Opinion - Commentary

Insana: The manic speculation behind the fall of FTX is as old as the markets themselves

Sam Bankman-Fried, co-founder and chief executive officer of FTX, in Hong Kong, China, on Tuesday, May 11, 2021.
Lam Yik | Bloomberg | Getty Images

With a nod to Gertrude Stein, "there's no there there," in the world of cryptocurrencies.

The spectacular crash of FTX – the crypto exchange founded by the one-time wunderkind, Sam Bankman-Fried – coupled with his stunning loss of wealth is yet another lesson in how rank speculation adversely affects markets and even the most seasoned investors.

Whether it's manias in Sumerian grain markets, Dutch tulip bulbs, railroad bonds and everything from internet service providers to digital currencies, leveraged speculation is as old as markets themselves.

The unsurprising crash in crypto is another example of everyone from the most sophisticated investors to the least-knowledgeable day traders being sold a bill of goods and buying it gleefully with the hopes at a shot of "earning" generational wealth.

It's both an old story and an ongoing one.

A familiar narrative

During the internet bubble, investors poured dollars into so-called "vaporware," computer hardware or software that had yet to be produced and was never released.

Most of it never was.

Crypto strikes me as a form of vaporware.

Digital assets that don't exist in reality have been used as collateral to buy and sell other non-existent assets with a heavy dose of borrowed money.
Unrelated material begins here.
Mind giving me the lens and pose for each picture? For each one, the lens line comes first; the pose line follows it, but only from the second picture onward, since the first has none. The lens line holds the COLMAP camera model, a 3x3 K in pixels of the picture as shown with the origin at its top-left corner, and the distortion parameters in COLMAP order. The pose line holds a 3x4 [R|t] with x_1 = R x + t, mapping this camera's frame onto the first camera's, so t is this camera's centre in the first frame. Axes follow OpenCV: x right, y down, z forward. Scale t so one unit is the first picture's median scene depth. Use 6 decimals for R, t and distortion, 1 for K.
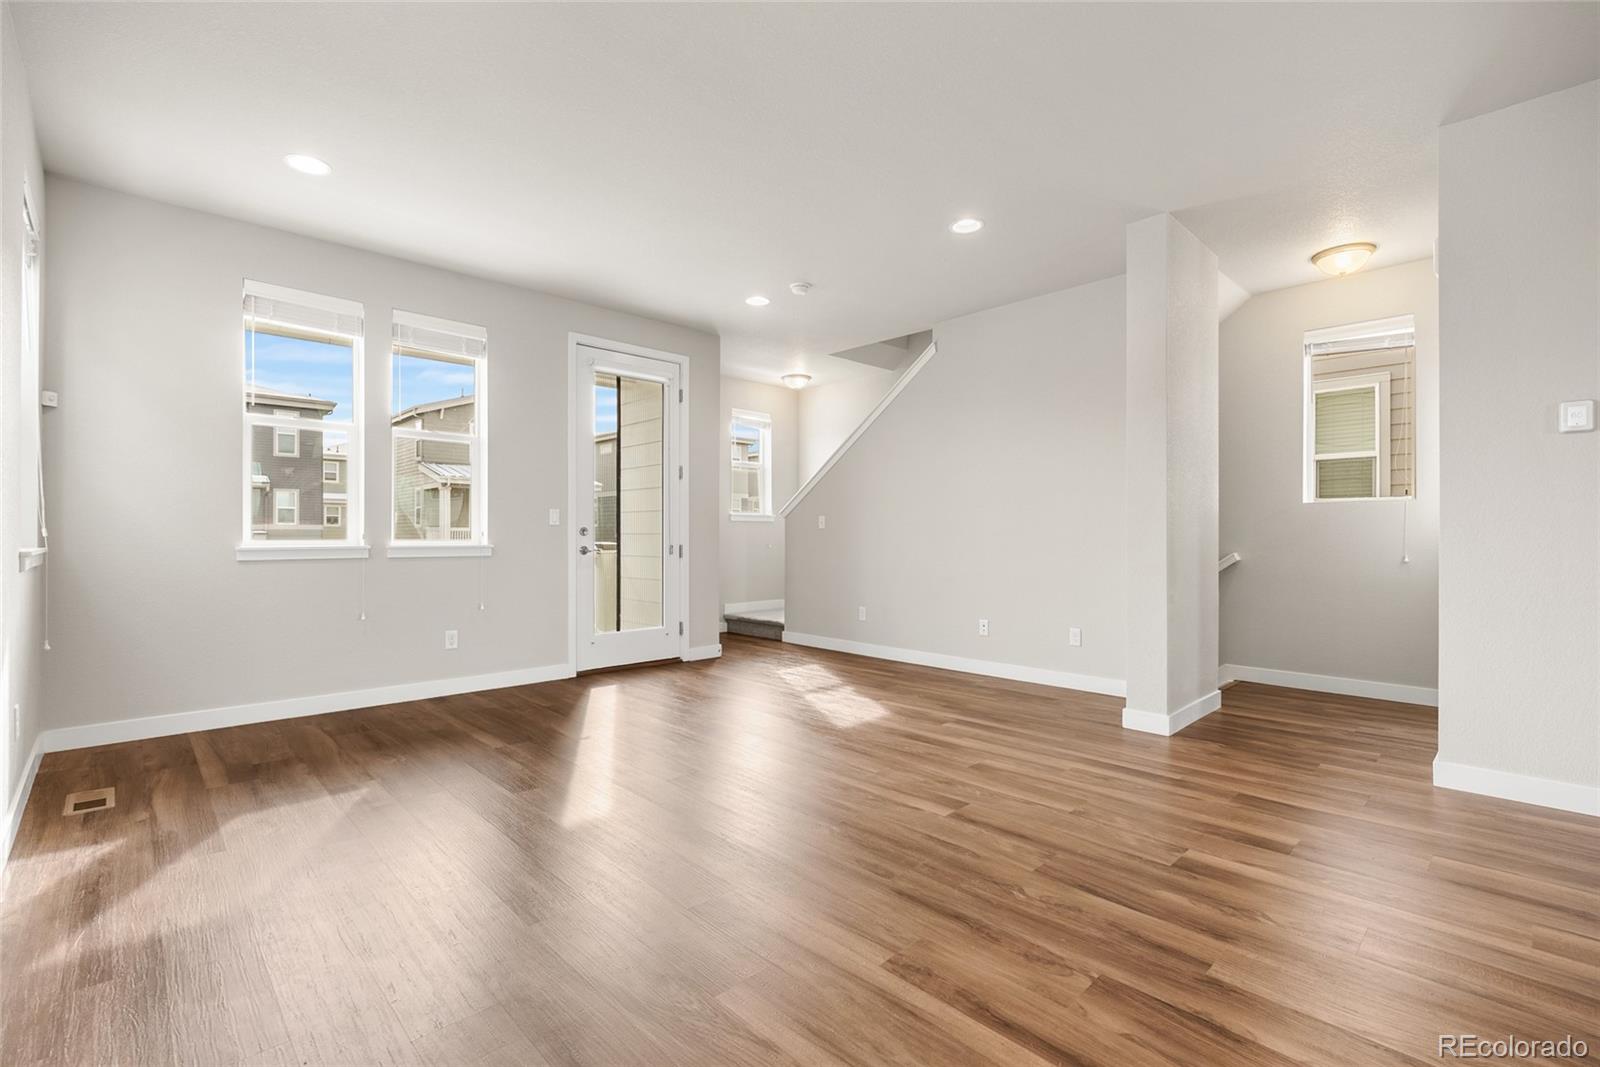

This creates a daisy chain of interlocked digital tokens that have no inherent value except what people are willing to ascribe.

Much like the tulip mania in Holland in the 1600s, the intrinsic value of tulips was minimal: They were just flowers. They were highly prized until one sailor – and this is an apocryphal story here – ate a tulip bulb, thinking it was an onion.

That little dose of reality shocked investors who suddenly realized what was plain all along: It was just a bulb.

The market for prized tulip bulbs crashed in 1637.

This may also be the case with crypto. We are learning that the balance sheets of some crypto exchanges used proprietary tokens as collateral, levered them up and bought other tokens, other digital assets or so-called stablecoins, which may ultimately prove to be anything but.

There's also the risk that customer funds were misused to enrich those at the head of the table.

Crypto, in my humble — but seasoned — opinion has been a Ponzi scheme all along. There is no there there.

A solution in search of a problem

This latest mania is for things that don't exist and have no intrinsic value but offered a Panglossian vision of what the future of money might be – even though the money we have today is more than adequate to function as a medium of exchange, a unit of account and a storehouse of value.

Cryptocurrencies, unlike the underlying block chain technology, were solutions in search of a problem.

The activity over the last decade in digital assets – be it in crypto, stablecoins or non-fungible tokens – has been yet another episode of a popular delusion, of rank speculation, of unsupervised free play in shady markets that will soon wipe out the value of investors' real money.

The markets for these assets may be heavily regulated or regulated out of existence altogether. That chapter has yet to be written.

Investors' willingness to glom onto "The New New Thing" – as author Michael Lewis once described Silicon Valley's actions during internet revolution – never ceases to amaze.

Every five or 10 years, we get a "new new thing" that will supposedly alter the course of human history.

Some really will, as electricity, automobiles, the computer, the internet and biotechnology all managed to do.

However, some things are ideas that capture the imagination but ultimately remain in the realm of fantasy.

Many still believe that fantasy will become reality.

Sam Bankman-Fried may be among them still, but his bet on the future made him a prince and a pauper in the span of about 48 hours.

Hopefully, that won't be true for everyone who sought to make money by simply creating it.

— Ron Insana is a CNBC contributor and a senior advisor at Schroders.